Glossaire

cumulus

  Curieux  

Le cumulus est un genre de nuage d'extension verticale variable : aux latitudes tempérées, sa base peut se situer à faible altitude — quelques centaines de mètres au-dessus du niveau moyen de la mer — et ne dépasse pas de toute façon 2 000 mètres de hauteur, tandis que son épaisseur peut aller de 100 mètres à 5 000 mètres. Il se développe en amas séparés, aux contours nettement dessinés, qui prennent la forme de mamelons, de dômes ou de tours dont les protubérances arrondies au sommet bourgeonnent souvent comme un chou-fleur ; sa base aplatie est plutôt sombre alors que les parties éclairées par le soleil sont souvent d'un blanc éclatant.

Sur les quatre espèces de cumulus, trois se distinguent entre elles par le développement vertical auquel a pu conduire l'activité convective qui est à l'origine de tels nuages. Ainsi, le cumulus humilis (c'est-à-dire aplati), à extension verticale réduite et à évolution diurne, est typiquement un nuage de beau temps : confiné à l'étage inférieur, il se forme et se répartit peu à peu le matin au sommet de thermiques, s'efface en peu de temps, se reconstruit ailleurs..., pour finalement disparaître le soir lorsque s'éteint la convection thermique entretenue par l'échauffement solaire.

L'extension verticale du cumulus mediocris (c'est-à-dire moyen), plus importante, peut aller de plusieurs centaines de mètres à environ 2 000 mètres ; aussi son sommet peut-il parfois atteindre l'étage moyen. Lors de brises soufflant au-dessus de plaines ou de mers, il n'est pas rare que ces cumulus se disposent en lignes parallèles — les "rues", "trains" ou "allées" de nuages — sous l'effet de successions de courants ascendants et de courants descendants ; ces lignes, qui semblent converger ou diverger par effet de perspective, portent des nuages appartenant à l'unique variété de cumulus : la variété radiatus.

Le cumulus congestus (c'est-à-dire amoncelé), enfin, présente une importante extension verticale, pouvant faire déboucher son sommet sur l'étage supérieur : son aspect bouillonnant témoigne des puissants mouvements verticaux qui l'animent et qui atteignent parfois 20 mètres par seconde ; ce nuage peut être porteur d'averses, particulièrement fréquentes au-dessus des régions tropicales, et dans nombre de cas l'évolution physique de sa partie supérieure le transforme progressivement en un cumulonimbus.

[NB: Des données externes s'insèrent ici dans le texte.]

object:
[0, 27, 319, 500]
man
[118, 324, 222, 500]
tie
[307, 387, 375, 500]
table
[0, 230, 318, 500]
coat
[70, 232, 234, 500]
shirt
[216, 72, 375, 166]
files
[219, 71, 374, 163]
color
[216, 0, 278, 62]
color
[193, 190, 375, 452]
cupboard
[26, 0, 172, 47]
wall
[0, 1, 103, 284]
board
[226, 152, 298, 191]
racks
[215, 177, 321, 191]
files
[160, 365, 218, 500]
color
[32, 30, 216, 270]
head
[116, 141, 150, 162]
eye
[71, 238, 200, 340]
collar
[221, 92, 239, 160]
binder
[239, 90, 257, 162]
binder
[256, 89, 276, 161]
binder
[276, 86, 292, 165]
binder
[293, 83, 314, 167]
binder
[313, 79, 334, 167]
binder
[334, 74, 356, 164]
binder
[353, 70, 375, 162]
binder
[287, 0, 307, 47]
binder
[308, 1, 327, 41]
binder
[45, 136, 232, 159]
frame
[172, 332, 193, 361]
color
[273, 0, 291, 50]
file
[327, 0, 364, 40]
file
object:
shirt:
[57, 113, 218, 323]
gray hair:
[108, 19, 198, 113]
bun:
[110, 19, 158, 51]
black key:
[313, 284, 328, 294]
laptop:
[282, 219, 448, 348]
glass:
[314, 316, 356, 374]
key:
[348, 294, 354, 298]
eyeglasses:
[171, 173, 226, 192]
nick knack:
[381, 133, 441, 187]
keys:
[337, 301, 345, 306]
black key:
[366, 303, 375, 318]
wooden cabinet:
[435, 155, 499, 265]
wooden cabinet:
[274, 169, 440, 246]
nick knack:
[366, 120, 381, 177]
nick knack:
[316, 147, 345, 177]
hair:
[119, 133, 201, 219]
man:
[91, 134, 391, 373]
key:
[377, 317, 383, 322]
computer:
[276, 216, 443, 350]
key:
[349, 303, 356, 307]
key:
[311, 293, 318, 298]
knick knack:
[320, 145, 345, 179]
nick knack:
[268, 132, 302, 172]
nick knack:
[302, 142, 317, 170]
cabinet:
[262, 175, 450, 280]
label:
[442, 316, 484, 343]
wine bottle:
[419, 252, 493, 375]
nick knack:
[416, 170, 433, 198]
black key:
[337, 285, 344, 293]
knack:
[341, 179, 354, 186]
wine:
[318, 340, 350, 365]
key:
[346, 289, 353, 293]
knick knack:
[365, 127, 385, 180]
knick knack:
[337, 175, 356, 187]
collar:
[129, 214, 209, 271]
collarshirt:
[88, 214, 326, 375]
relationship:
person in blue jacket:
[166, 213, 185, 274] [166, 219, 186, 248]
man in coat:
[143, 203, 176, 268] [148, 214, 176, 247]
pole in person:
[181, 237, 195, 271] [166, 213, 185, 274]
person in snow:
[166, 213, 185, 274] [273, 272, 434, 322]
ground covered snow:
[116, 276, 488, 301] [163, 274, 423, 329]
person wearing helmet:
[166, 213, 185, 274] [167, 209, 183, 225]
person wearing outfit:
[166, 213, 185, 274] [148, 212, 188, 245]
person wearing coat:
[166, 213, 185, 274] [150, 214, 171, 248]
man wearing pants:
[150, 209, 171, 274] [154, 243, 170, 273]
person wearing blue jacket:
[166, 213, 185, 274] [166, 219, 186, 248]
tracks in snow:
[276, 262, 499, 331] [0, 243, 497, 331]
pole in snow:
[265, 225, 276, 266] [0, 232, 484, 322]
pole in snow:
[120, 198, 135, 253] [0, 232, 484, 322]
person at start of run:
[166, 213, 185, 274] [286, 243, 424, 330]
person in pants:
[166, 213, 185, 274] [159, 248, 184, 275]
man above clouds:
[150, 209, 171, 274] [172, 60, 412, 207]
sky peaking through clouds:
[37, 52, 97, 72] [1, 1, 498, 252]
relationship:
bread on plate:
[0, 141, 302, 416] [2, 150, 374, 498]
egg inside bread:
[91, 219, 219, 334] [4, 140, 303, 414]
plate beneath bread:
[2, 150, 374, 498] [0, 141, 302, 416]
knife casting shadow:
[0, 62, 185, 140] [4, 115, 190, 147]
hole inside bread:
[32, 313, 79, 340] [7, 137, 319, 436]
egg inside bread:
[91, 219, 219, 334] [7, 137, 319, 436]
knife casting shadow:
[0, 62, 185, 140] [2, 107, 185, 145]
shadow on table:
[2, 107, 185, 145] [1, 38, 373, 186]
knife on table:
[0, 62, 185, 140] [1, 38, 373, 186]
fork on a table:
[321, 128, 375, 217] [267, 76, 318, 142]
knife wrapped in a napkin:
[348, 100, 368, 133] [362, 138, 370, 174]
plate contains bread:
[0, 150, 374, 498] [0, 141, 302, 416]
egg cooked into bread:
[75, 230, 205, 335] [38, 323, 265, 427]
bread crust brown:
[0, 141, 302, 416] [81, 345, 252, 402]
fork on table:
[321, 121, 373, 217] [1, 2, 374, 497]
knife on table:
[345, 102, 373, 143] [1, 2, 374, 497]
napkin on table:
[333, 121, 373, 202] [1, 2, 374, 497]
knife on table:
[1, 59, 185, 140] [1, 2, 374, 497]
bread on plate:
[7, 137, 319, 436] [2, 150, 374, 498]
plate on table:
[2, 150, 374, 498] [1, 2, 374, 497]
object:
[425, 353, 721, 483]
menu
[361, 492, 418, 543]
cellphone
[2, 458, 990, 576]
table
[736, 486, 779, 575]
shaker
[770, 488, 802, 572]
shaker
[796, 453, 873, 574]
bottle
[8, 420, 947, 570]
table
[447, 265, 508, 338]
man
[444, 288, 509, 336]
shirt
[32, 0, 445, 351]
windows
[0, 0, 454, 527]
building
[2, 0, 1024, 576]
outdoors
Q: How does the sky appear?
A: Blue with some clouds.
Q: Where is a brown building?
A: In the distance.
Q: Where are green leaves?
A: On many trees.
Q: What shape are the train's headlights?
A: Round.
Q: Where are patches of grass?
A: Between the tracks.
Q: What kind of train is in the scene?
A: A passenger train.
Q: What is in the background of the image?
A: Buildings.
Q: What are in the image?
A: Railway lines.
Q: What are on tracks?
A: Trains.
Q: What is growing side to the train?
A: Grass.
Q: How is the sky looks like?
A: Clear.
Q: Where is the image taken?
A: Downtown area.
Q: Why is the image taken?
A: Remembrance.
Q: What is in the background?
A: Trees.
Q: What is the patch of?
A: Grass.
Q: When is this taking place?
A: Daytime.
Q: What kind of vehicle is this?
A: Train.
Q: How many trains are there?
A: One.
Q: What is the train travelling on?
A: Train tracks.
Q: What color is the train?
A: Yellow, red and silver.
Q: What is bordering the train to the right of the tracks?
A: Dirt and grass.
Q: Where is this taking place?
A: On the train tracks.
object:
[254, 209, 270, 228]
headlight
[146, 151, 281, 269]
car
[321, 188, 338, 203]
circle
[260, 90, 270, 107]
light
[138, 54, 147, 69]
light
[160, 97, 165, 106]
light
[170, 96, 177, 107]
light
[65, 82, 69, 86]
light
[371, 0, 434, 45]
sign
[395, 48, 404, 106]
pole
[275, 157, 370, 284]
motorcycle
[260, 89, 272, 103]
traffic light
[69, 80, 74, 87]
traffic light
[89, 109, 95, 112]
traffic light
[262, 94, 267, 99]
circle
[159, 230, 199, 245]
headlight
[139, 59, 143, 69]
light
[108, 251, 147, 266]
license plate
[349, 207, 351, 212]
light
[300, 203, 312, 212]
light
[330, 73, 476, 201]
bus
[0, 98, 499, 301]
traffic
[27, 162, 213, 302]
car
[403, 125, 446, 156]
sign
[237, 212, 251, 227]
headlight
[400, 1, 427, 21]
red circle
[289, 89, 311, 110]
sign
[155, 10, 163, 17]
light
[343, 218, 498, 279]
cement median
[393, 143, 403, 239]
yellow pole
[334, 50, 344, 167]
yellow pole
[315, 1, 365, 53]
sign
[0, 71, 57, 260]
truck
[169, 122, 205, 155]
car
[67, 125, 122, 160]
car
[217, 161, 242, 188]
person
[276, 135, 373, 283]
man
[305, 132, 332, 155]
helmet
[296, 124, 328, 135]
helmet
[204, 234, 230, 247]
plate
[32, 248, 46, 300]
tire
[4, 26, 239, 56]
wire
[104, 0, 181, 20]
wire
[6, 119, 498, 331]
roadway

La dernière espèce de cumulus, cumulus fractus (c'est-à-dire déchiqueté), rassemble essentiellement des cumulus de mauvais temps, de faible extension verticale, dont les contours déchiquetés se modifient de façon continue et souvent rapide ; ces petits cumulus apparaissent alors en qualité de "nuages annexes" sous les nuages porteurs de pluie : altostratus, nimbostratus, cumulonimbus, cumulus précipitants. Toutefois, des nuages de cette espèce, très légers et fugaces, peuvent aussi s'esquisser dans un ciel de beau temps.


  Initié  

La formation des cumulus

Hormis le cas des nuages annexes de l'espèce fractus, les cumulus se forment très souvent par beau temps tout au long de la journée, quand le réchauffement de la surface terrestre par le rayonnement solaire suscite l'apparition ici ou là de courants ascendants qui transportent des parcelles d'air rendu plus chaud que dans les basses couches environnantes ; en se détendant lorsque croît leur hauteur, ces parcelles se refroidissent et finissent par atteindre un niveau — la base du cumulus — où la vapeur d'eau qu'elles contiennent est contrainte de commencer à se condenser (en effet, la température de la parcelle a décru jusqu'à la valeur où la pression partielle de la vapeur d'eau y est celle de la saturation).

Alors, le cumulus s'amplifie, car la condensation apporte un surplus de chaleur au sein de ses parcelles d'air par libération de chaleur latente due au changement de phase de la vapeur d'eau en eau liquide, de sorte que chaque parcelle peut continuer de grimper dans l'atmosphère et d'y développer verticalement le nuage tant qu'elle gardera une température supérieure à celle de la couche d'air environnante — autrement dit, tant qu'elle évoluera dans des conditions d' instabilité convective.

À plus grande échelle spatio-temporelle, la formation par convection humide de systèmes nuageux composés de cumulus s'effectue suivant le même processus. Il faut noter cependant que ce nuage peut aussi provenir directement de l'évolution de nuages appartenant à d'autres genres : altocumulus, stratocumulus et souvent le matin, stratus.